There is no other life but this, that’s what he thinks, what he says, ‘It’s like you’ve got all this freedom, well not really freedom, but you can do what you want can’t you? I mean it’s like you’re invisible, they don’t want to see you.’ A woman passes. ‘Please miss, got any change miss? Sometimes they answer. Mostly, it’s like you’re a pane of glass.’
There’s no space in the shelter; carrier bags, quilts, a sleeping bag define territory. His corner is no different. He sits staring along the prom. ‘Couldn’t hack it. Like living in a square box. It was hard. Dunno, it’s like I’ve never been able to handle money, in one hand and out the other, when I’ve got it. Haven’t got a pot to piss in here, but it’s better.’
Imagine this; rough partitioning, cowboy plumbing, the kitchen more of an afterthought, a grudging necessity, space stolen from a cramped room. He takes a kettle off the stove, a cup from the draining board, scalds it. Greasy rivulets run into the sink. Dropping a teabag into the cup, he hands it to me and we return to where we were sitting in front of the open window.
The front door slams. Footsteps echo on the stairs. A door closes. ‘Any time now,’ he says. ‘There it goes,’ that steady, pounding bass rhythm; monotonous.
Closing the front door, he says, ‘Its like that all the time. Does my head in. He’s trouble, man.’

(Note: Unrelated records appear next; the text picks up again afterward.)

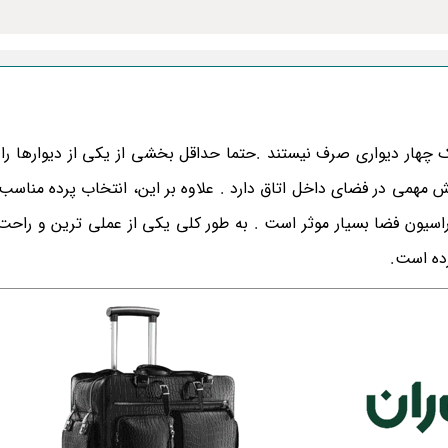
چهار دیواری صرف نیستند .حتما حداقل بخشی از یکی از دیوارها را 
ش مهمی در فضای داخل اتاق دارد . علاوه بر این، انتخاب پرده مناسب 
راسیون فضا بسیار موثر است . به طور کلی یکی از عملی ترین و راحت 
ده است.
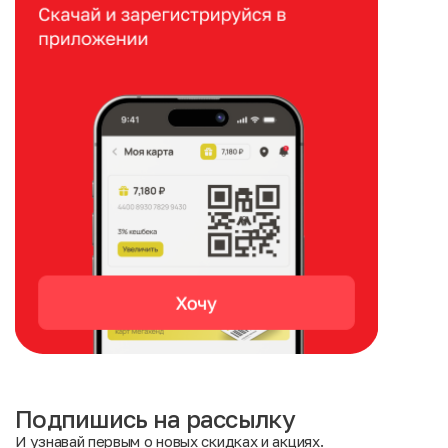
Подпишись на рассылку
И узнавай первым о новых скидках и акциях.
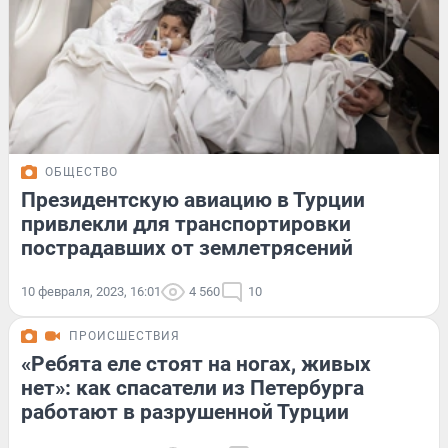
ОБЩЕСТВО
Президентскую авиацию в Турции
привлекли для транспортировки
пострадавших от землетрясений
10 февраля, 2023, 16:01
4 560
10
ПРОИСШЕСТВИЯ
«Ребята еле стоят на ногах, живых
нет»: как спасатели из Петербурга
работают в разрушенной Турции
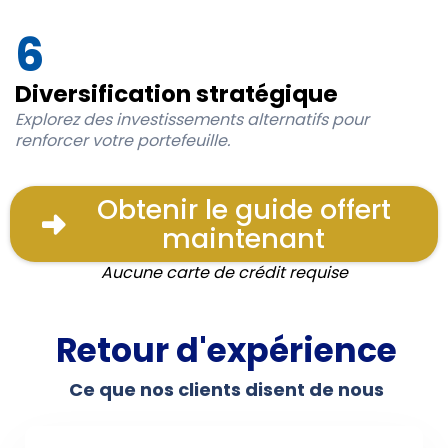
6
Diversification stratégique
Explorez des investissements alternatifs pour
renforcer votre portefeuille.
Obtenir le guide offert
maintenant
Aucune carte de crédit requise
Retour d'expérience
Ce que nos clients disent de nous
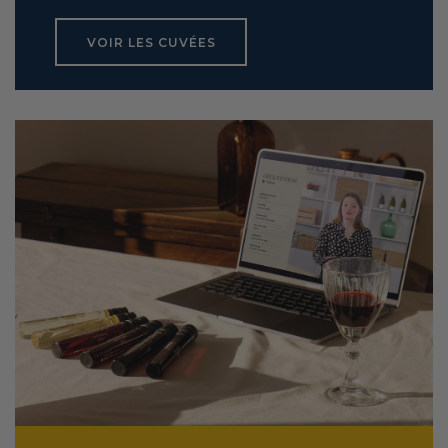
VOIR LES CUVÉES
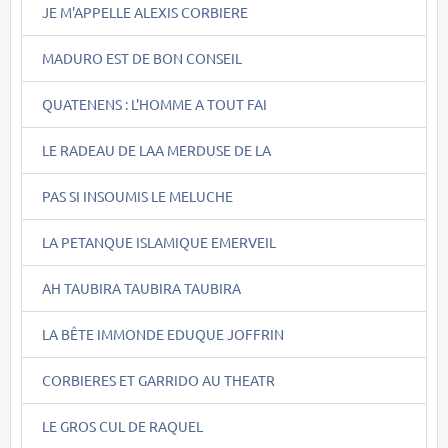
JE M'APPELLE ALEXIS CORBIERE
MADURO EST DE BON CONSEIL
QUATENENS : L'HOMME A TOUT FAI
LE RADEAU DE LAA MERDUSE DE LA
PAS SI INSOUMIS LE MELUCHE
LA PETANQUE ISLAMIQUE EMERVEIL
AH TAUBIRA TAUBIRA TAUBIRA
LA BÊTE IMMONDE EDUQUE JOFFRIN
CORBIERES ET GARRIDO AU THEATR
LE GROS CUL DE RAQUEL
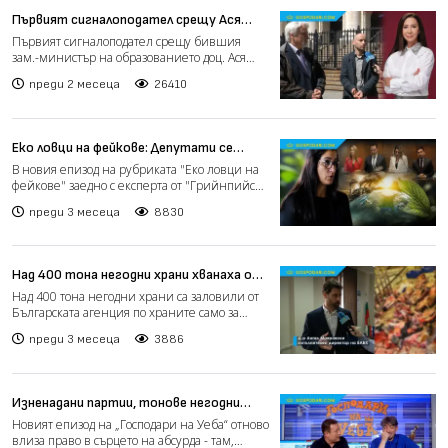
Първият сигналоподател срещу Ася
Панджерова ексклузивно пред
Първият сигналоподател срещу бившия
"Господарите": Съкратиха ме заради
зам.-министър на образованието доц. Ася
сигнала (РЕПОРТАЖ)
Панджерова застава екск...
преди 2 месеца
26410
Еко ловци на фейкове: Депутати се
упражняват на тема "Въглеродни
В новия епизод на рубриката "Еко ловци на
емисии" (видео)
фейкове" заедно с експерта от "Грийнпийс
България" Десисл...
преди 3 месеца
8830
Над 400 тона негодни храни хванаха от
БАБХ за месец, в "Господарите"
Над 400 тона негодни храни са заловили от
показваме проблема от години
Българската агенция по храните само за
(РЕПОРТАЖ)
месец, съобщи дире...
преди 3 месеца
3886
Изненадани партии, тонове негодни
храни и "Като две капки вода" в новия
Новият епизод на „Господари на Уеба“ отново
епизод на "Господари на Уеба"
влиза право в сърцето на абсурда - там,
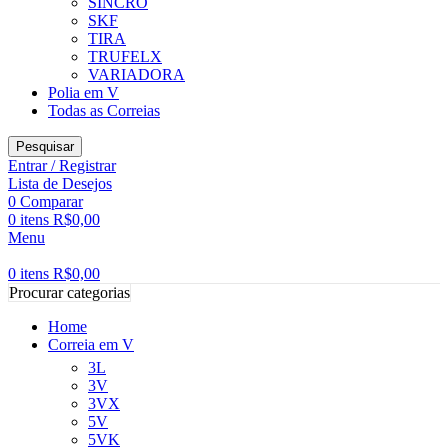
SINCRO
SKF
TIRA
TRUFELX
VARIADORA
Polia em V
Todas as Correias
Pesquisar
Entrar / Registrar
Lista de Desejos
0
Comparar
0
itens
R$
0,00
Menu
0
itens
R$
0,00
Procurar categorias
Home
Correia em V
3L
3V
3VX
5V
5VK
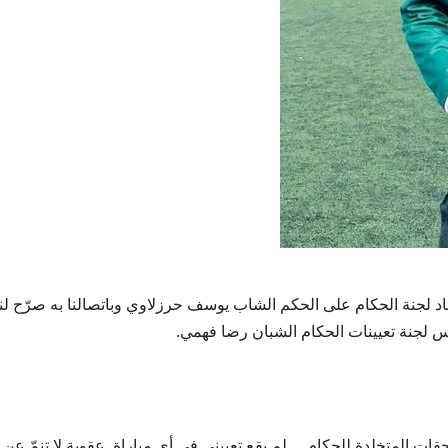
د لجنة الحكام على الحكم الشاب يوسف حرزلاوي وباتصالنا به صرّح لنا 
جنة تعيينات الحكام الشبان رضا فهمي.
قات المتخلدة للحكام… لم يقع تعييني في أي مباراة. عقوبة لا تنمّ عن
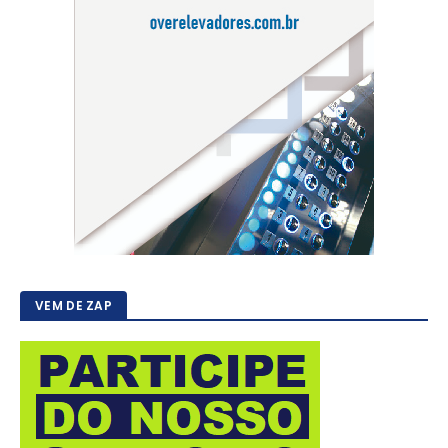
VEM DE ZAP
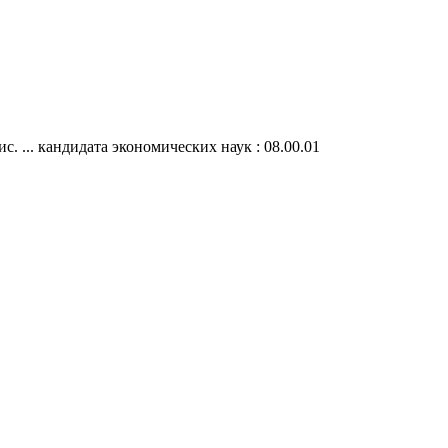
 ... кандидата экономических наук : 08.00.01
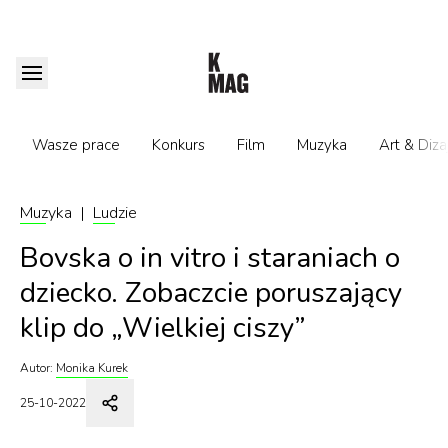
Wasze prace
Konkurs
Film
Muzyka
Art & Diza
Muzyka
|
Ludzie
Bovska o in vitro i staraniach o
dziecko. Zobaczcie poruszający
klip do „Wielkiej ciszy”
Autor:
Monika Kurek
25-10-2022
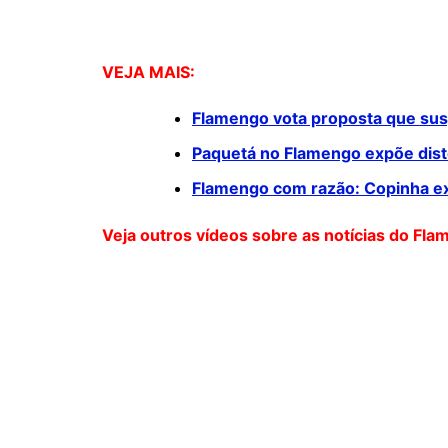
VEJA MAIS:
Flamengo vota proposta que susp
Paquetá no Flamengo expõe disto
Flamengo com razão: Copinha exp
Veja outros vídeos sobre as notícias do Fla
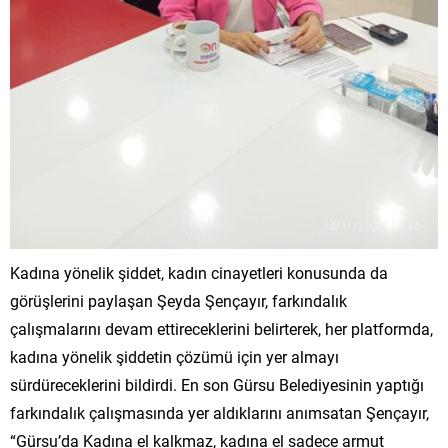
Kadına yönelik şiddet, kadın cinayetleri konusunda da
görüşlerini paylaşan Şeyda Şençayır, farkındalık
çalışmalarını devam ettireceklerini belirterek, her platformda,
kadına yönelik şiddetin çözümü için yer almayı
sürdüreceklerini bildirdi. En son Gürsu Belediyesinin yaptığı
farkındalık çalışmasında yer aldıklarını anımsatan Şençayır,
“Gürsu’da Kadına el kalkmaz, kadına el sadece armut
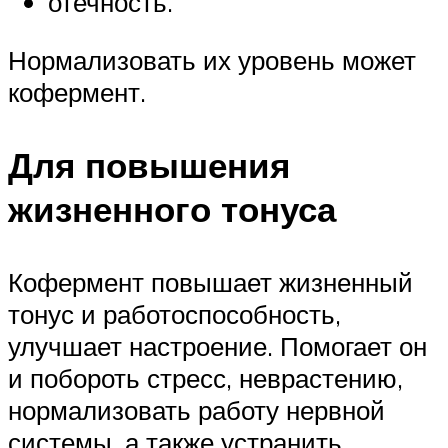
отечность.
Нормализовать их уровень может
кофермент.
Для повышения
жизненного тонуса
Кофермент повышает жизненный
тонус и работоспособность,
улучшает настроение. Помогает он
и побороть стресс, неврастению,
нормализовать работу нервной
системы, а также устранить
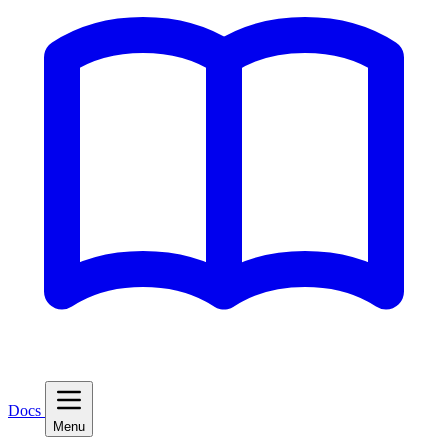
Docs
Menu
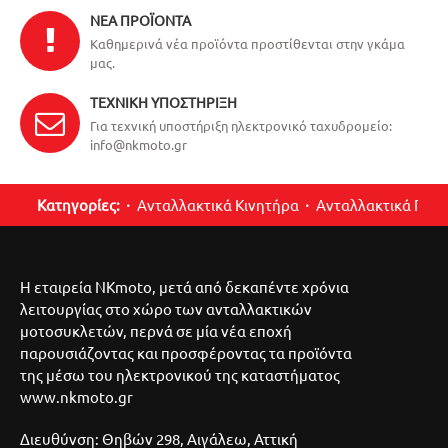
ΝΈΑ ΠΡΟΪΌΝΤΑ
Καθημερινά νέα προϊόντα προστίθενται στην γκάμα
μας.
ΤΕΧΝΙΚΉ ΥΠΟΣΤΉΡΙΞΗ
Για τεχνική υποστήριξη ηλεκτρονικό ταχυδρομείο:
info@nkmoto.gr
Κατηγορίες:
Ανταλλακτικά Κινητήρα
Ανταλλακτικά Περ
Η εταιρεία NKmoto, μετά από δεκαπέντε χρόνια
λειτουργίας στο χώρο των ανταλλακτικών
μοτοσυκλετών, περνά σε μία νέα εποχή
παρουσιάζοντας και προσφέροντας τα προϊόντα
της μέσω του ηλεκτρονικού της καταστήματος
www.nkmoto.gr
Διευθύνση: Θηβών 298, Αιγάλεω, Αττική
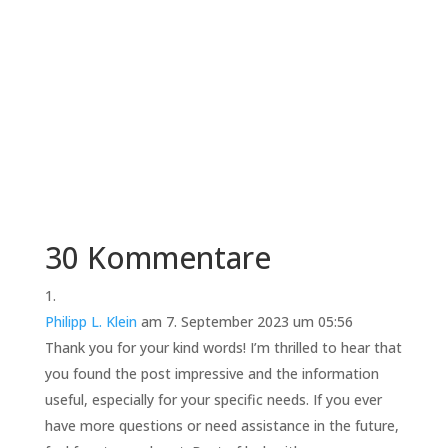
Jeden Tag landen in Personalabteilungen
Lebensläufe, Gehaltsvorstellungen, Zeugnisse
und manchmal auch...
30 Kommentare
Philipp L. Klein
am 7. September 2023 um 05:56
Thank you for your kind words! I’m thrilled to hear that
you found the post impressive and the information
useful, especially for your specific needs. If you ever
have more questions or need assistance in the future,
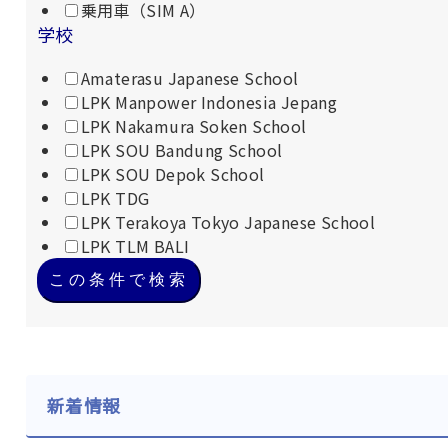
乗用車（SIM A）
学校
Amaterasu Japanese School
LPK Manpower Indonesia Jepang
LPK Nakamura Soken School
LPK SOU Bandung School
LPK SOU Depok School
LPK TDG
LPK Terakoya Tokyo Japanese School
LPK TLM BALI
この条件で検索
新着情報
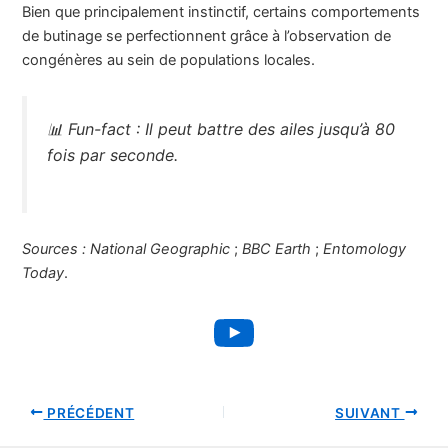
Bien que principalement instinctif, certains comportements
de butinage se perfectionnent grâce à l’observation de
congénères au sein de populations locales.
📊
Fun-fact :
Il peut battre des ailes jusqu’à 80
fois par seconde.
Sources :
National Geographic
;
BBC Earth
;
Entomology
Today
.
YouTube
PRÉCÉDENT
SUIVANT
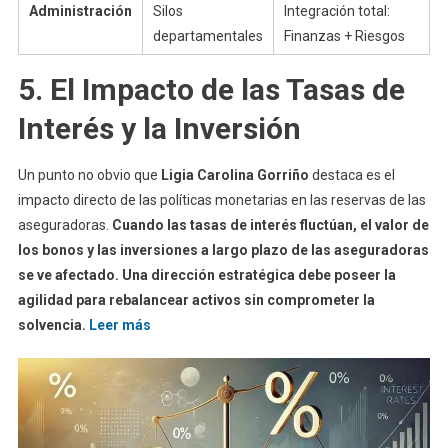
Administración
Silos
Integración total:
departamentales
Finanzas + Riesgos
5. El Impacto de las Tasas de
Interés y la Inversión
Un punto no obvio que
Ligia Carolina Gorriño
destaca es el
impacto directo de las políticas monetarias en las reservas de las
aseguradoras.
Cuando las tasas de interés fluctúan, el valor de
los bonos y las inversiones a largo plazo de las aseguradoras
se ve afectado. Una dirección estratégica debe poseer la
agilidad para rebalancear activos sin comprometer la
solvencia.
Leer más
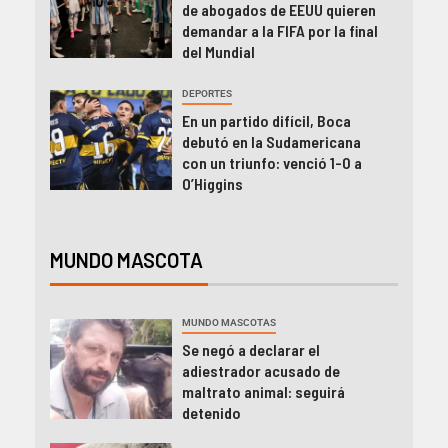
de abogados de EEUU quieren
demandar a la FIFA por la final
del Mundial
DEPORTES
En un partido difícil, Boca
debutó en la Sudamericana
con un triunfo: venció 1-0 a
O’Higgins
MUNDO MASCOTA
MUNDO MASCOTAS
Se negó a declarar el
adiestrador acusado de
maltrato animal: seguirá
detenido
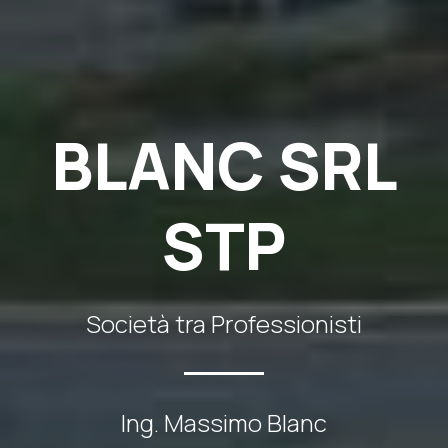
BLANC SRL
STP
Società tra Professionisti
Ing. Massimo Blanc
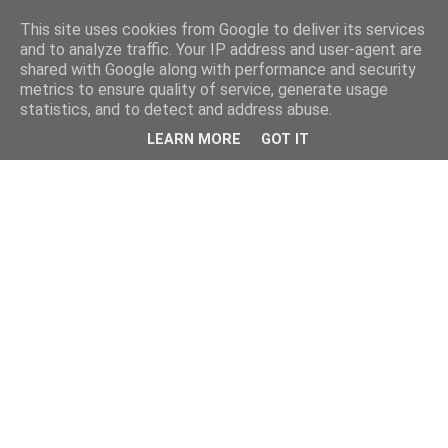
This site uses cookies from Google to deliver its services
and to analyze traffic. Your IP address and user-agent are
shared with Google along with performance and security
metrics to ensure quality of service, generate usage
statistics, and to detect and address abuse.
LEARN MORE
GOT IT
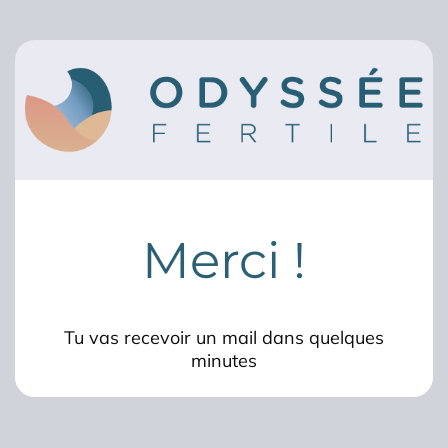
Merci !
Tu vas recevoir un mail dans quelques
minutes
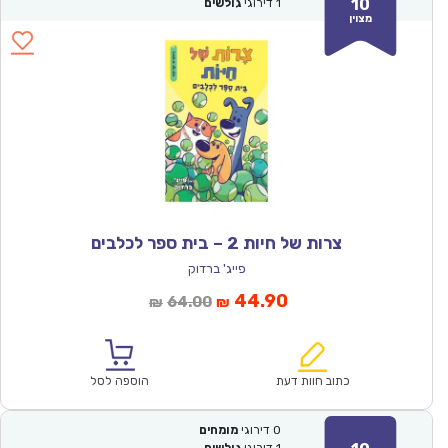
10
1
דירוגי
גולשים
מצוין
צרות של חיות 2 – בית ספר לכלבים
פייג' ברדוק
המחיר
המחיר
44.90
64.00
₪
₪
הנוכחי
המקורי
הוא:
היה:
₪64.00.
₪44.90.
כתוב חוות דעת
הוספה לסל
0
דירוגי
מומחים
1
דירוגי
גולשים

Time passes; days become weeks become months, and then this chance meeting.
‘Haven’t seen you in ages.’
‘Hello. Long time. Lost your number.’
‘It’s ok. How are you doing?’
‘Fine. Left that room. That head banger, he did my head in.’
‘That was a while ago. It was a bit loud, wasn’t it. And now?’
‘Back on the street. I tried, just couldn’t hack it. It’s ok it’s cool.’
The times we talked, times I listened to plans half made, thoughts of returning north, wanting to settle down. And it all comes down to this, his solution: walk away. His life: a series of temporary measures, immediate needs, blank days.